Some more perspective: it sounds great, 25,000 new jobs by 2030. But Canada routinely gains or loses that number of jobs on a monthly basis. Canada’s total exports into global markets reached a record high of $528.8 billion in 2014, the last year with fully available figures. A mere $18.8 billion of those exports went to China.
A boost of $7.7 billion 15 years from now wouldn’t even put a dent into our trade deficit with China, which exported $58.8 billion worth of stuff into Canada in 2014. And much of that stuff is produced by the sweatshop labour of roughly one-sixth of humanity.

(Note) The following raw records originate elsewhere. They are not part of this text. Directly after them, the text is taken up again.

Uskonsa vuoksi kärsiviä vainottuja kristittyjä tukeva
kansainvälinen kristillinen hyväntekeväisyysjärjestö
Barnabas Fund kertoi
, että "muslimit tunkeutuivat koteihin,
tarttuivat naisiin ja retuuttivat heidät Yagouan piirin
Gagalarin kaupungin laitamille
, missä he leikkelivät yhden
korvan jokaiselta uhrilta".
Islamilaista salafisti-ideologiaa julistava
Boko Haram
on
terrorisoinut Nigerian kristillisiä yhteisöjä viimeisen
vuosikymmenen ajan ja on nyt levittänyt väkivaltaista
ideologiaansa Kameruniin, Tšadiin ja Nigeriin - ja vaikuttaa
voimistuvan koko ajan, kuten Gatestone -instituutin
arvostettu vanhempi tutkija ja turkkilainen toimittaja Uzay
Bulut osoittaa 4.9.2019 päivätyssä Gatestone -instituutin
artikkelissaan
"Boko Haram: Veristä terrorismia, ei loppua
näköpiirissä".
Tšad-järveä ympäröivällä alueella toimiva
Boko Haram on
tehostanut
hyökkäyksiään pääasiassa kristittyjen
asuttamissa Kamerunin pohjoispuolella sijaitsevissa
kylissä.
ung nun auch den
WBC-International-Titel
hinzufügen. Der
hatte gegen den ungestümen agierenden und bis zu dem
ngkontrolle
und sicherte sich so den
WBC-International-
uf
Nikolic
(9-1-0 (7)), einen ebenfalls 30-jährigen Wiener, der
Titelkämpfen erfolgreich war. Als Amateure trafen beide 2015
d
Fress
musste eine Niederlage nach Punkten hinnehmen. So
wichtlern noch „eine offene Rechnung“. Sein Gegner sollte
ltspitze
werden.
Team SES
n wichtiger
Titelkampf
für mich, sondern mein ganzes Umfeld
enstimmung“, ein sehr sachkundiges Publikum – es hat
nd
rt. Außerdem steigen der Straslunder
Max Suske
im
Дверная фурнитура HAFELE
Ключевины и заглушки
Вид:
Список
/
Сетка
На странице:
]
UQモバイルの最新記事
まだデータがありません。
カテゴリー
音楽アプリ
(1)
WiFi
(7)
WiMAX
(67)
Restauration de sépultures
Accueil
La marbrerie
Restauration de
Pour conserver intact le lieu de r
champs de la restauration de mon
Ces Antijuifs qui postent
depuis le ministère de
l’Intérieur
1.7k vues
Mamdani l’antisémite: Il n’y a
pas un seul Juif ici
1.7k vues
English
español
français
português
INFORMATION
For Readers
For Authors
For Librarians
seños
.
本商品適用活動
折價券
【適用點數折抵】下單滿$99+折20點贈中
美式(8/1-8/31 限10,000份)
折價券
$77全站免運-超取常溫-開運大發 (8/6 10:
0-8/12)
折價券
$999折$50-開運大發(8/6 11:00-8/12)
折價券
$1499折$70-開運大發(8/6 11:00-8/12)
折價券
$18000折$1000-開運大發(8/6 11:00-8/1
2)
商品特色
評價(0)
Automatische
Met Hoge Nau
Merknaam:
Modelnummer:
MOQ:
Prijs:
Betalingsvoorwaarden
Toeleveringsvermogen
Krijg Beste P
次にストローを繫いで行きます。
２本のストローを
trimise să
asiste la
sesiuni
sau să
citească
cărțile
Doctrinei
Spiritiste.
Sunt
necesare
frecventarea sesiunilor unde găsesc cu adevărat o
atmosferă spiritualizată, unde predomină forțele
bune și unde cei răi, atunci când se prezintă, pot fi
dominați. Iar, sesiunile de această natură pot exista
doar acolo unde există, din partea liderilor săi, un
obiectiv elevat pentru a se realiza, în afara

The China Labor Bulletin, based in Hong Kong, reported last month that 2015 ended with 2,774 wildcat strikes and other types of labour conflicts through the year, twice the extent of unrest over 2014, and all in defiance of the officially-recognized All-China Federation of Trade Unions — an outfit of the sort formerly known in Canadian trade union circles as a “yellow dog” union.
Meanwhile, five employees of Hong Kong’s Mighty Current Media, which specializes in fiercely critical books about China’s Communist Party apparatchiks, have gone missing, believed to have been “disappeared” by Beijing’s secret police. Last week, Peter Dahlin, the Swedish co-founder of the Chinese Urgent Action Group (CUAG), was arrested in Beijing, and embassy officials have been denied access to him.
The CUAG specializes in providing support to Chinese human rights lawyers. Amnesty International reckons that more than 240 lawyers and activists have been detained or questioned over the past two years. At least 30 are still missing or are in custody. Earlier this week, several of them were formally charged with offences involving “subversion.”
If that’s the kind of regime that Trudeau’s shiny new Liberals want to embrace in a free trade agreement, then fine, let’s have this conversation. But a little less of the sanctimonious hogwash about sunny ways, and a hell of a lot less of the cheap propaganda, please.